I was especially interested in the Chartist exhibit.  This 19th Century movement campaigned for the most basic of liberties, all of which bar one have been achieved in the modern age.   However the early part of the 19th Century was informed in Britain by feat of the French and American revolutions and there were draconian laws in operation.  Two petitions, one of over a million and the second of over three million were both rejected by parliament.  Its worth remembering that the population of Britain at the time was around fiveteen million so that gives you a sense of the strength of feeling.  Of course a million people died in the Irish famine during the same period, all to serve an ideology that found its modern manifestation in Thatcher and Reagan.

This is a period of savagery and protest.   The leaders of the Newport Riot (as it was called) were sentenced to be hung, drawn and quartered eventually commuted to deportation to Tasmania by Queen Victoria.  This was not an act of mercy by the way, simply a shocked attempt to placate more violent protest.   Later several hundred chartists suffered the same fate.  My own family history includes the legend that two of my ancestors died in Tasmania in that second wave.   I have no idea if its true or not, there are records of Great Grand Uncles being hung for sheep steeling in my family as well so it may have been a cover up for more common criminality.  But it has a sense of truth in the way it has been past down and I went on the pilgrimage to the burial island in Port Arthur when I first visited Tasmania.

The art exhibition (which I imagine is coming to an end) demonstrated the history of protest in greeting cards and that is worth a visit in its own right.   Newport is a town with a harsh industrial history, but a proud history of protest that needs to be remembered in this current generation.  Its all to easy to allow basic freedom's to erode.   As you enter the museum you see a Doctor's surgery with a note of how the vast majority of the population, even if they could afford to see a Doctor could not afford the medicine.  Freedom is not just about the right to organise, its also about the basic provision of health and education which are fundamental to any society claiming to be civilised.  And, for the record, Britain is currently going backwards in that respect at an increasing rate.

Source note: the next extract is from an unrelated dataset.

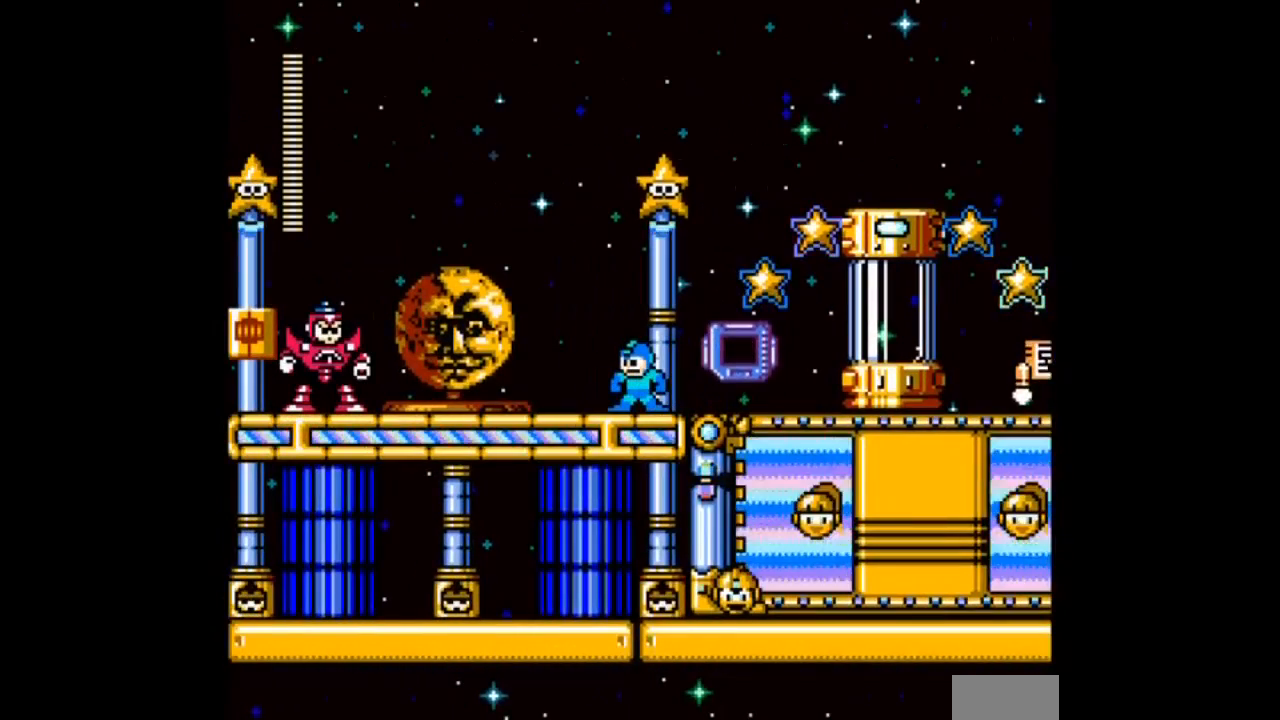
{"buttons": [], "events": []}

Within my living history sections of the British population did not have the vote so its not just a past phenomena.  De facto slavery was a key component of British economic success during the 19th Century, and I am talking about the mines, mills and steelworks of Wales and the North here.  Victorian values were hypocritical to an extreme and the thing which really, really infuriates me about writers like Dickens is that they vindicate such injustice through charity.  The sickly pious sentimentality is not a protest, its a be good and some nice kind man will come and rescue you mentality.   Society will be good if only people with wealth  volunteer their help to those inferior to them.

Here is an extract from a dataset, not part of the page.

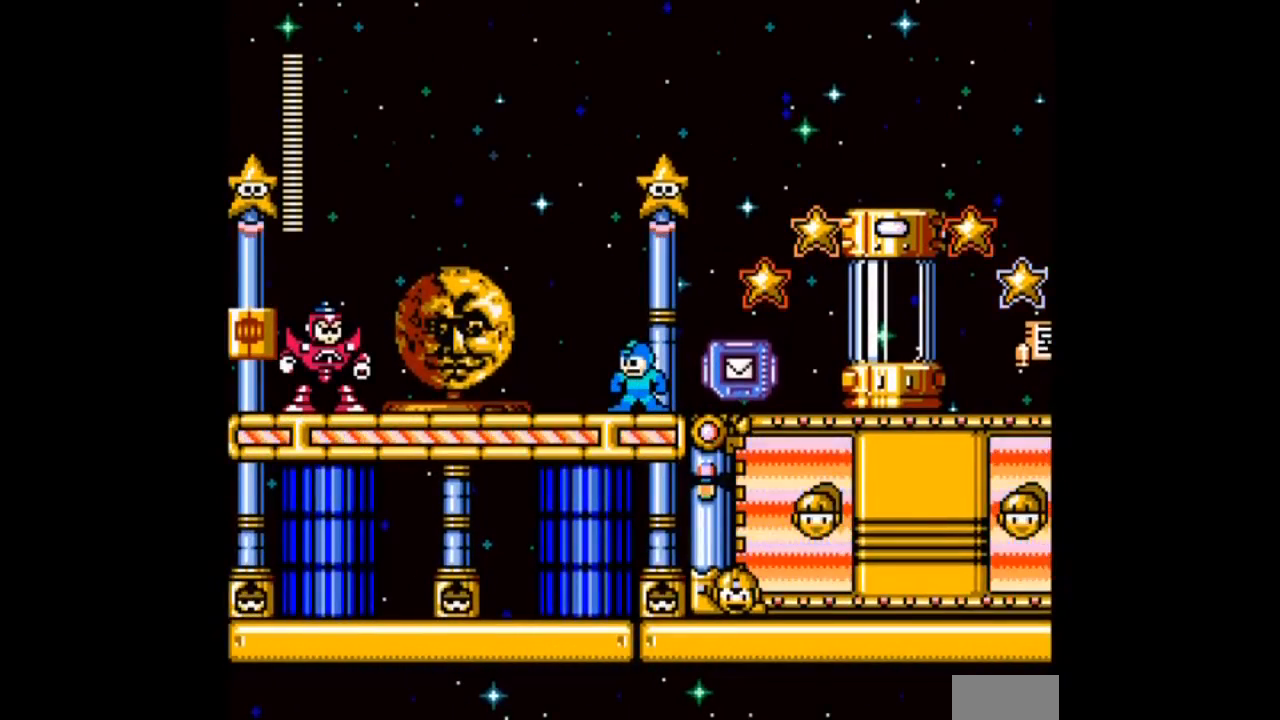
{"buttons": ["DPAD_LEFT"], "events": [[300, "DPAD_LEFT", "down"]]}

The exhibition clearly shows the importance of charity for survival in those times, something that is mirrored in current American culture and increasingly in British.  In fact the similarity of American politics to Victorian England is marked, in particular the need to be very very rich to have any chance of being elected.  Charity creates dependency and obligation of the powerless on the powerful, its not a matter of rights but of subservience and conscience salving.  It polarizes, it does not unite hence by deep hostility to Dickens for whom charity, but not charitas, is the salvation of the deserving poor.  To my mind, and from my upbringing, their nobility should be enshrined in protest not Dikensian dependency.